Effects of isolation Year and Center on in vitro and in vivo responsiveness. A–C: univariate analyses of Center vs. Baseline (A), Fold 1 (B), and Fold 2 (C). D–F: linear regression analysis of Year vs. Baseline (D), Fold 1 (E), and Fold 2 (F). G: plot of Fold 1 values from perifusion (Perifusion Fold 1) against in vivo Fold change, measured via glucose-arginine stimulation. Basal human insulin values measured in mouse plasma after 6-h fast. Stimulated insulin values measured 15 min after injection of glucose-arginine; n = 12. H: Perifusion Fold 1 values graphed against static culture stimulation index (SI), the ratio of insulin secretion at high glucose to secretion at low glucose, as reported by isolation centers to the IIDP; n = 30. I: plot of Perifusion Fold 1 vs. Static Culture SI from static culture performed in our laboratory. Previously published data points are represented by open squares (10); newly procured data points are closed squares (see research design and methods).

Fig. 5.

Fitted spline analysis of perifusion data. A–C: smoothed average curve fits for response by (A) Center, (B) Year, and (C) Cause of Death. D: fitted differences between Group 1 and Group 5 islet preparations by Race (Caucasian and African American). HT, head trauma; ICHem, intracerebral hemorrhage; SAHem, subarachnoid hemorrhage; Anox, anoxia; CVA, cerebrovascular accident; MVA, motor vehicle accident; GSW, gunshot wound; GT, general trauma; CArr, cardiac arrest.

Fig. 6.

Gene expression in Group 1 and Group 5 islets.
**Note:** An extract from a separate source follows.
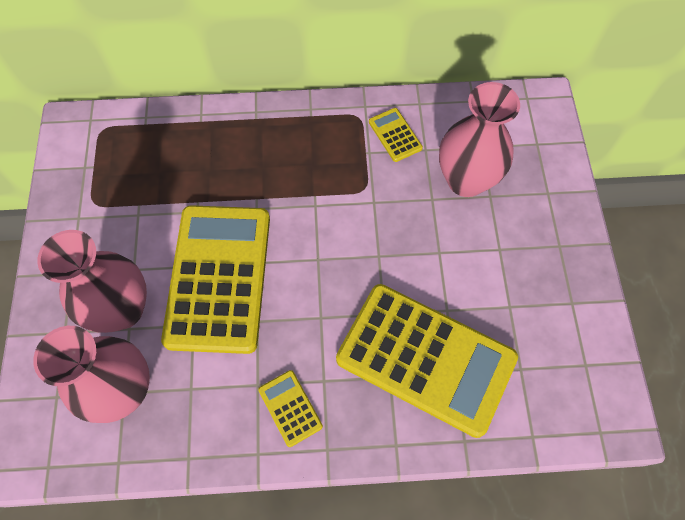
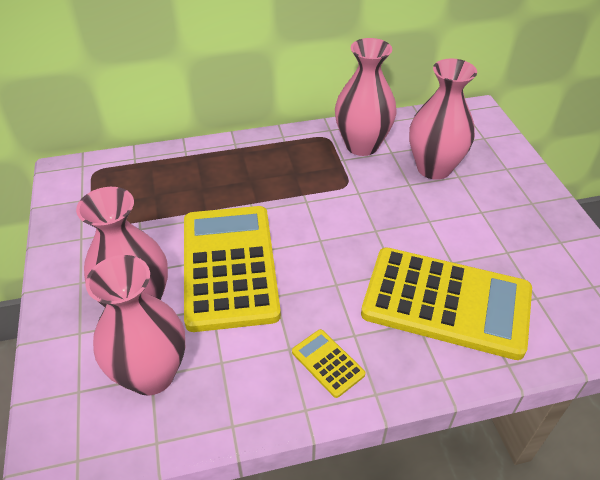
camera: 10 degrees left, 20 degrees down
yellow calculator [369,108,423,162] -> pink vase [335,38,397,156]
A: islets from 6 Group 1 and 6 Group 5 preparations were matched for Sex, Age, and BMI. B: perifusion results. Plotted insulin concentration (ng/100 IEQ/min) values for all collected media fractions, n = 6 for each group. These Group 1 preparations were a subset of a previously published data set (10). C and D: expression of islet-enriched (C) and apoptosis (D) genes quantified by RT-PCR. Gene transcript levels expressed relative to Group 1 values, n = 6 for each group. E: insulin content (ng/IEQ) of aliquots from 30 human islet preparations, separated by response group (Groups 1–5) (not same 30 islet preparations as in Fig. 4H).